Several months ago, my company's costs for Amazon Web Services increased unexpectedly by several hundred USD. It's not huge, but something is amiss.
I check the reason. The costs are coming from a small landing page with 2 images. It is hosted through CloudFront. I thought this was a nifty, low-maintenance, high-performance solution. Amazon takes care of everything.
Turns out I didn't configure rate limits using the AWS WAF & Shield feature. Some anonymous guy who hates this landing page performs a burst DDoS attack, and I'm eating the cost. Whoops.
I configure the WAF rate limit rules. Why doesn't Amazon take care of this? Rate limits should be turned on by default. They're actually quite complicated to set up! I spent several hours. It's an investment in learning.
Another month goes by. The costs spike even higher. It's the same kind of DDoS spikes. What, aren't my rate limit rules working? I check them. Duh, this is even less intuitive than I thought. I made a wrong choice and the limits were ineffective. Fix that. This should work now.
Another month. The costs are even higher! What? It's the same kind of DDoS spikes. Except, now the rate limits are working. Most of the requests are blocked. But not the first seconds! Amazon says it: rate limits aren't effective immediately. The service takes time to determine the limits were exceeded. During the first few seconds, millions of requests are served, and I pay the bill.
OK. I configure even lower rate limits. Maybe this will help...? Another month goes by. Costs are even higher. Same DDoS burst attacks continue.

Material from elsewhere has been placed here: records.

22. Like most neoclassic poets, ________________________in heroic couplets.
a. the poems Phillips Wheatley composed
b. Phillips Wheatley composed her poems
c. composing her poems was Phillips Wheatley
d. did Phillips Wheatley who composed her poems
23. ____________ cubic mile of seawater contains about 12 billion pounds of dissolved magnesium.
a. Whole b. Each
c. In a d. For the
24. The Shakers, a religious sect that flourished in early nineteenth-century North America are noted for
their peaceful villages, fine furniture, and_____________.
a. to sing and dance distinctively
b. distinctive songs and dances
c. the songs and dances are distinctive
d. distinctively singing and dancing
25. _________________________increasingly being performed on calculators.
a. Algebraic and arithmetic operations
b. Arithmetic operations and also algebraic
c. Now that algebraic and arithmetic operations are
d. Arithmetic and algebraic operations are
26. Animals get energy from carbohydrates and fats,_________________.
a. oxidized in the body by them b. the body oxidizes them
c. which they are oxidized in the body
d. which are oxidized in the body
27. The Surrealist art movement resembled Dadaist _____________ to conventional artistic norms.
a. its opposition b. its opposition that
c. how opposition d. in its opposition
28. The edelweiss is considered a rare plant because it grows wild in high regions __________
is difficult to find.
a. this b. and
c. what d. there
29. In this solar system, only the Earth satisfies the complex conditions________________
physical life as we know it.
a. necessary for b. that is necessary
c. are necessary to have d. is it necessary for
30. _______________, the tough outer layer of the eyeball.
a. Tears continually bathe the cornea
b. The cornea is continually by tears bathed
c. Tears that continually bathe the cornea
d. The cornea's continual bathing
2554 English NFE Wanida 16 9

I contact Amazon support. I point out this is a problem. They say, we have Shield Advanced, it has better protection against spike attacks. Well, maybe. But the cost is $3,000 per month. For a landing page with 2 images.

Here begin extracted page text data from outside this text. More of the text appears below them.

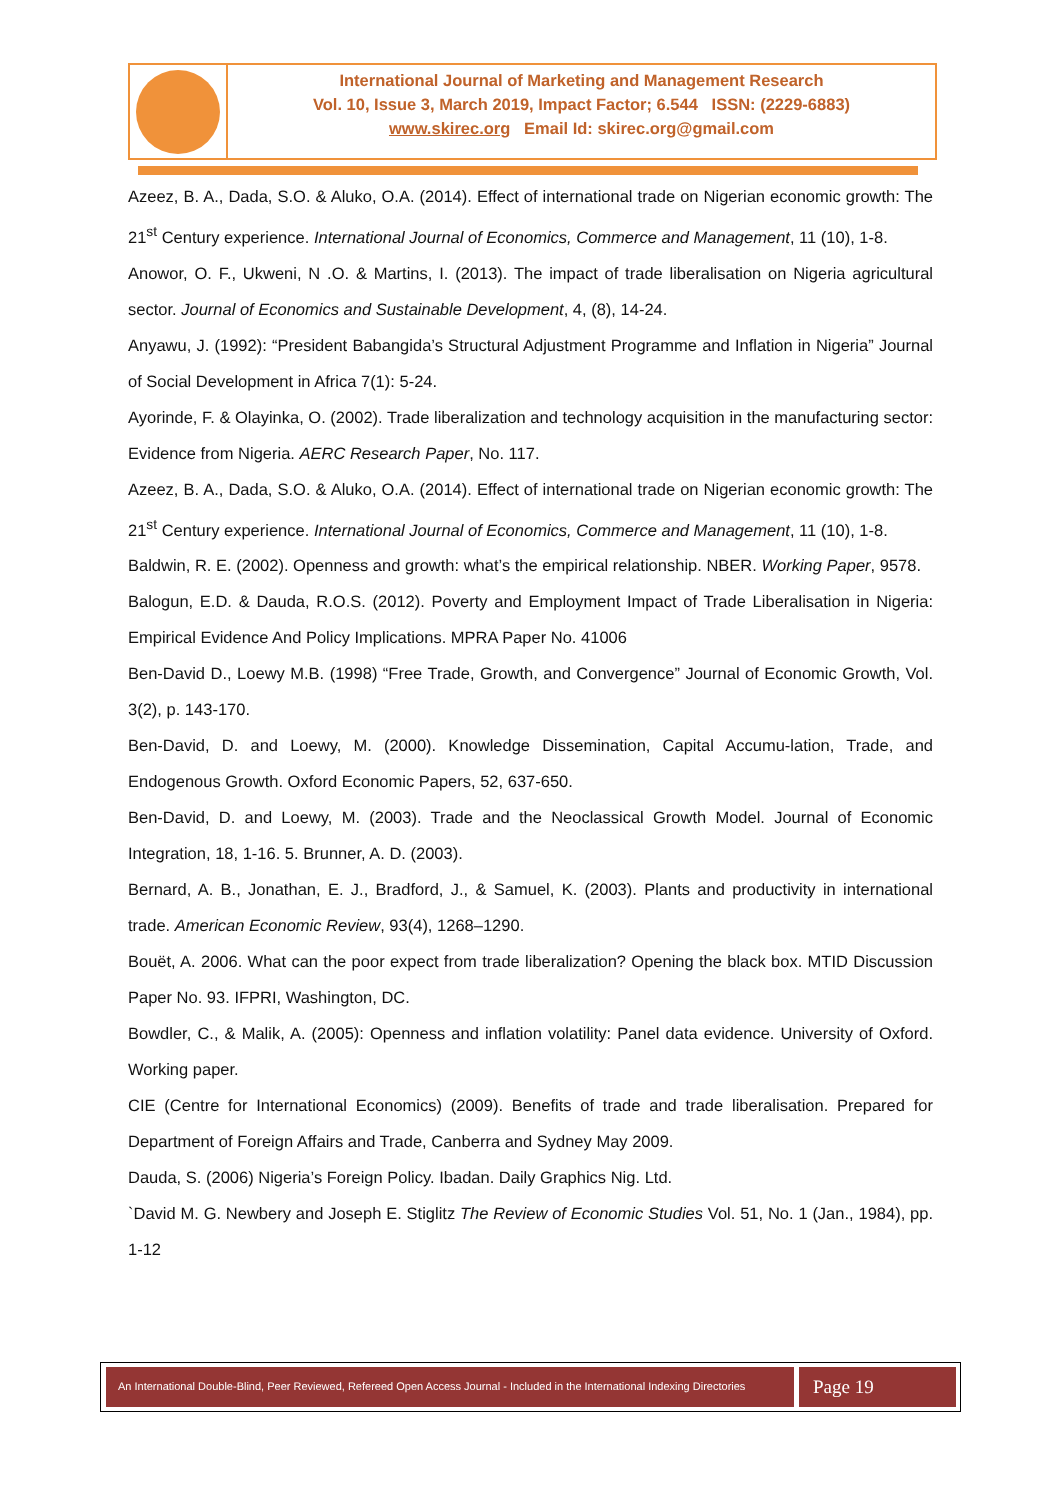International Journal of Marketing and Management Research
Vol. 10, Issue 3, March 2019, Impact Factor; 6.544 ISSN: (2229-6883)
www.skirec.org Email Id: skirec.org@gmail.com
Azeez, B. A., Dada, S.O. & Aluko, O.A. (2014). Effect of international trade on Nigerian economic growth: The 21<sup>st</sup> Century experience. International Journal of Economics, Commerce and Management, 11 (10), 1-8.
Anowor, O. F., Ukweni, N .O. & Martins, I. (2013). The impact of trade liberalisation on Nigeria agricultural sector. Journal of Economics and Sustainable Development, 4, (8), 14-24.
Anyawu, J. (1992): “President Babangida’s Structural Adjustment Programme and Inflation in Nigeria” Journal of Social Development in Africa 7(1): 5-24.
Ayorinde, F. & Olayinka, O. (2002). Trade liberalization and technology acquisition in the manufacturing sector: Evidence from Nigeria. AERC Research Paper, No. 117.
Azeez, B. A., Dada, S.O. & Aluko, O.A. (2014). Effect of international trade on Nigerian economic growth: The 21<sup>st</sup> Century experience. International Journal of Economics, Commerce and Management, 11 (10), 1-8.
Baldwin, R. E. (2002). Openness and growth: what’s the empirical relationship. NBER. Working Paper, 9578.
Balogun, E.D. & Dauda, R.O.S. (2012). Poverty and Employment Impact of Trade Liberalisation in Nigeria: Empirical Evidence And Policy Implications. MPRA Paper No. 41006
Ben-David D., Loewy M.B. (1998) “Free Trade, Growth, and Convergence” Journal of Economic Growth, Vol. 3(2), p. 143-170.
Ben-David, D. and Loewy, M. (2000). Knowledge Dissemination, Capital Accumu-lation, Trade, and Endogenous Growth. Oxford Economic Papers, 52, 637-650.
Ben-David, D. and Loewy, M. (2003). Trade and the Neoclassical Growth Model. Journal of Economic Integration, 18, 1-16. 5. Brunner, A. D. (2003).
Bernard, A. B., Jonathan, E. J., Bradford, J., & Samuel, K. (2003). Plants and productivity in international trade. American Economic Review, 93(4), 1268–1290.
Bouët, A. 2006. What can the poor expect from trade liberalization? Opening the black box. MTID Discussion Paper No. 93. IFPRI, Washington, DC.
Bowdler, C., & Malik, A. (2005): Openness and inflation volatility: Panel data evidence. University of Oxford. Working paper.
CIE (Centre for International Economics) (2009). Benefits of trade and trade liberalisation. Prepared for Department of Foreign Affairs and Trade, Canberra and Sydney May 2009.
Dauda, S. (2006) Nigeria’s Foreign Policy. Ibadan. Daily Graphics Nig. Ltd.
`David M. G. Newbery and Joseph E. Stiglitz The Review of Economic Studies Vol. 51, No. 1 (Jan., 1984), pp. 1-12
An International Double-Blind, Peer Reviewed, Refereed Open Access Journal - Included in the International Indexing Directories
Page 19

So I create a budget EC2 instance and move the page to that. Low-tech solutions for high-tech problems.
As far as I can tell, and Amazon support confirms this, there is no cost-effective solution. CloudFront is dangerous to use. Even with WAF rate limits.
If you have $3,000 bucks to spare for Shield Advanced each month, maybe that works better. Maybe even that is not quite there. (Support says Shield Advanced gives a full refund in case of spike attack. They wouldn't need refunds if rate limits were effective!)
Conceptually, the problem is easy to solve. There should be a rate limit configurable per CloudFront node. Then each node can enforce its individual rate limit, and it can do so immediately. Then, the existing distribution-wide rate limits can kick in on top of that.
I heard CloudFlare has better solutions for this. If someone keeps picking on this poor landing page, maybe I'll try that.